Here, a few highlights from her interview, on newsstands July 19:

On a recent sex dream she had about friend and Girls actress Jemima Kirke: "It was so awesome. I almost told her about it. Then I thought maybe Lena [Dunham] would get jealous. So I didn't."

On what she was like growing up: "I was always self-effacing, self-reflective. I hated feeling I was just like every other girl on Long Island. Looking at my clothes and my hair. I was very aware of not wanting to be the same as everyone."

On being in love: "Being in love is the scariest thing in the world. You want to f-ing cry and scream. I can't handle it. Every time we say good-bye, I think, This will have been a nice last week together. Or I tell myself nothing is real and he's going to leave me and tell me he never loved me. I feel so bad for him.

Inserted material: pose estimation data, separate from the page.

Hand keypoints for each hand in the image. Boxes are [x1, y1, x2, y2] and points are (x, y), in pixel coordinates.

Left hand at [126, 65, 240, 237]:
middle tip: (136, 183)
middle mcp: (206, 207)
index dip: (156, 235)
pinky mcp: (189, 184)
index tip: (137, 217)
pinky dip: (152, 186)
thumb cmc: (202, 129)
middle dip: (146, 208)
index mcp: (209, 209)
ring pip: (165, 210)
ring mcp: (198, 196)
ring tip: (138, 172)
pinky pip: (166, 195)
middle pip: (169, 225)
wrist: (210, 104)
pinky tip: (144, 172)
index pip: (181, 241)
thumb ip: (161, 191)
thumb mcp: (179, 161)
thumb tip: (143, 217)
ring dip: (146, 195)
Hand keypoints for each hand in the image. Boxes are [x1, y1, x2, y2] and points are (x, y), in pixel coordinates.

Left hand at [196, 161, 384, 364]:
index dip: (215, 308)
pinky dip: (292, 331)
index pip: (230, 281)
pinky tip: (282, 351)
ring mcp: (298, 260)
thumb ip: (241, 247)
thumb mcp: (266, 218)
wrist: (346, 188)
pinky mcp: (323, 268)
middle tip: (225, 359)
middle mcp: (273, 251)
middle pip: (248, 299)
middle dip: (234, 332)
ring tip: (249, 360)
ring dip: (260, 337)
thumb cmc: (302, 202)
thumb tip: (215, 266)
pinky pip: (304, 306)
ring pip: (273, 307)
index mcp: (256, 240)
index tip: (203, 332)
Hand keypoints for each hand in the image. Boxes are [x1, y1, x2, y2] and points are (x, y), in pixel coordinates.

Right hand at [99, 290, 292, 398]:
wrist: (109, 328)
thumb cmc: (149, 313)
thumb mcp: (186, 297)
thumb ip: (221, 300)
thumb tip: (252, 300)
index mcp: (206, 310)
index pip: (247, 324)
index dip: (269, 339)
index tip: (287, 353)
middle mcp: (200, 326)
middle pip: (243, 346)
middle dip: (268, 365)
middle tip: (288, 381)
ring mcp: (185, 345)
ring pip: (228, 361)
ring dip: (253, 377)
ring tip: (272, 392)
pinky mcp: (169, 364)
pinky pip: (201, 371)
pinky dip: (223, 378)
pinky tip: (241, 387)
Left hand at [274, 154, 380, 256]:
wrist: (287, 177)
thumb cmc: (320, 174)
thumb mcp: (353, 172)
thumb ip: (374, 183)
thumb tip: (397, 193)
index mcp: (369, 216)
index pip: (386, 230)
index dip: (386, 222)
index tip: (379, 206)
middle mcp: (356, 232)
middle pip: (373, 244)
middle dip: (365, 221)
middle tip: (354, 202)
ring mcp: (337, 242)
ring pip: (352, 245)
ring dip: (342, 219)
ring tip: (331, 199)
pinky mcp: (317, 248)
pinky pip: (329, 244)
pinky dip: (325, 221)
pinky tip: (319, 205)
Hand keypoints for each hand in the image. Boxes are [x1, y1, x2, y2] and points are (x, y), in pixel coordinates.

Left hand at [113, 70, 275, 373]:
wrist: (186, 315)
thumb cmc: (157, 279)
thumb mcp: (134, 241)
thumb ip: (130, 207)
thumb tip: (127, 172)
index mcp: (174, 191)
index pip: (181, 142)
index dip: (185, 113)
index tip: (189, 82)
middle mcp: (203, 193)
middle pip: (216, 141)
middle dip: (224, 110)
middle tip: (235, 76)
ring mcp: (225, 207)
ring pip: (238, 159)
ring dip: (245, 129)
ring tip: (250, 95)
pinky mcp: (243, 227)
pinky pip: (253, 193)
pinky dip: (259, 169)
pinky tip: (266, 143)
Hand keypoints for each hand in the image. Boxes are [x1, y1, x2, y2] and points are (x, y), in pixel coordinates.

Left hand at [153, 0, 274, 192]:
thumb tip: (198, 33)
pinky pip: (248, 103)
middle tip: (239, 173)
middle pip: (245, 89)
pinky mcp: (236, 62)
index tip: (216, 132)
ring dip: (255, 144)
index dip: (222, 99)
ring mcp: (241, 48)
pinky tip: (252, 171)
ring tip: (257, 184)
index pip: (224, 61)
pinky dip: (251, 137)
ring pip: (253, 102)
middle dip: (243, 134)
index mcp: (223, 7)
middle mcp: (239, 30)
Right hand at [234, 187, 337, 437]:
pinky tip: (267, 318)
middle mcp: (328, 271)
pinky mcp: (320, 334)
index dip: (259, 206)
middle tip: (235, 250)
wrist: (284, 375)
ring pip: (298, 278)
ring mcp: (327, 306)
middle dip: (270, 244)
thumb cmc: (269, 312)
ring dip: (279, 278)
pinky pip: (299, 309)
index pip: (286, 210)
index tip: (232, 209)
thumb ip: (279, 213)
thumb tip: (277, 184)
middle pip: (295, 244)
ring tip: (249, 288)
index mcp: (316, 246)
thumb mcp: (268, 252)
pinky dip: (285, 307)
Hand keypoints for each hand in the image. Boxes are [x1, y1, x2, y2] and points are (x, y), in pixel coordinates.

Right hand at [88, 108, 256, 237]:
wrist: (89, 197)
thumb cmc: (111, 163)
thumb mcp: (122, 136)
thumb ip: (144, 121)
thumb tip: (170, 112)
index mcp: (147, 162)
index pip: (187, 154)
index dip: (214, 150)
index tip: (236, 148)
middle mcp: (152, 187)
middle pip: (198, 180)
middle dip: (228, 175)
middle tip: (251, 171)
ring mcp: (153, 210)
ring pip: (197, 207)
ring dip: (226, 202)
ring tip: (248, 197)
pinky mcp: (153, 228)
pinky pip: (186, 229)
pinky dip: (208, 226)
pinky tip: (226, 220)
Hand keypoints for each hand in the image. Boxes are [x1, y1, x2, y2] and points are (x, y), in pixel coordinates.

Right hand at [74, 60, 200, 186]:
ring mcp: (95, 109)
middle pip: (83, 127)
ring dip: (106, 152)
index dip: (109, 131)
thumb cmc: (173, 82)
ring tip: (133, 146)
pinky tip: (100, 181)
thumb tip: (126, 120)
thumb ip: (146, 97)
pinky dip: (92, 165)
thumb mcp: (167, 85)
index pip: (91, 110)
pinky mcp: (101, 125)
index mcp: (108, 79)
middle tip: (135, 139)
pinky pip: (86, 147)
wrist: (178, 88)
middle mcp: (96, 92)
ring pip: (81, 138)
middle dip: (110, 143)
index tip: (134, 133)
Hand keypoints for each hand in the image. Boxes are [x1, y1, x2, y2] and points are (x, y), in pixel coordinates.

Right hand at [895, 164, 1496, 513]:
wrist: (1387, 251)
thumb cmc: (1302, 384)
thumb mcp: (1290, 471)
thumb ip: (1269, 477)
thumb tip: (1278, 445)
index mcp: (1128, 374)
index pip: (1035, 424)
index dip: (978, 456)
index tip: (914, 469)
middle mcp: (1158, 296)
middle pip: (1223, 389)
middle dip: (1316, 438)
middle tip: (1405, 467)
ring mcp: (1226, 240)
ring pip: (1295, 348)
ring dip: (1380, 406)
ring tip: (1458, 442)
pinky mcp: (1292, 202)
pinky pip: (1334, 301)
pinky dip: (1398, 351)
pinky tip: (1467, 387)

How exhausting it must be dating me."

"I feel so bad for him. How exhausting it must be dating me."

On her first sexual experience: "My first sexual experience was not a good one. I didn't think about it until I started reading my journal again. When it happened, I wrote about it almost like a throwaway. It was like, And then I looked down and realized he was inside of me. He was saying, 'I'm so sorry' and 'I can't believe I did this.'"

On the election: "This election, Trump, it's so upsetting. I did some stand-up at Hilary's [Clinton] birthday party, and I'm in the same room as her and Bill and [New York Senator] Kirsten Gillibrand, and they were not worried about Trump at all. I've just been holding on to that for dear life."

On dating Ben Hanisch: "I feel like Ben is the first guy who's really been my boyfriend. There are guys who, if they heard me say that, would want to punch me in the face, but yeah, it's the truth."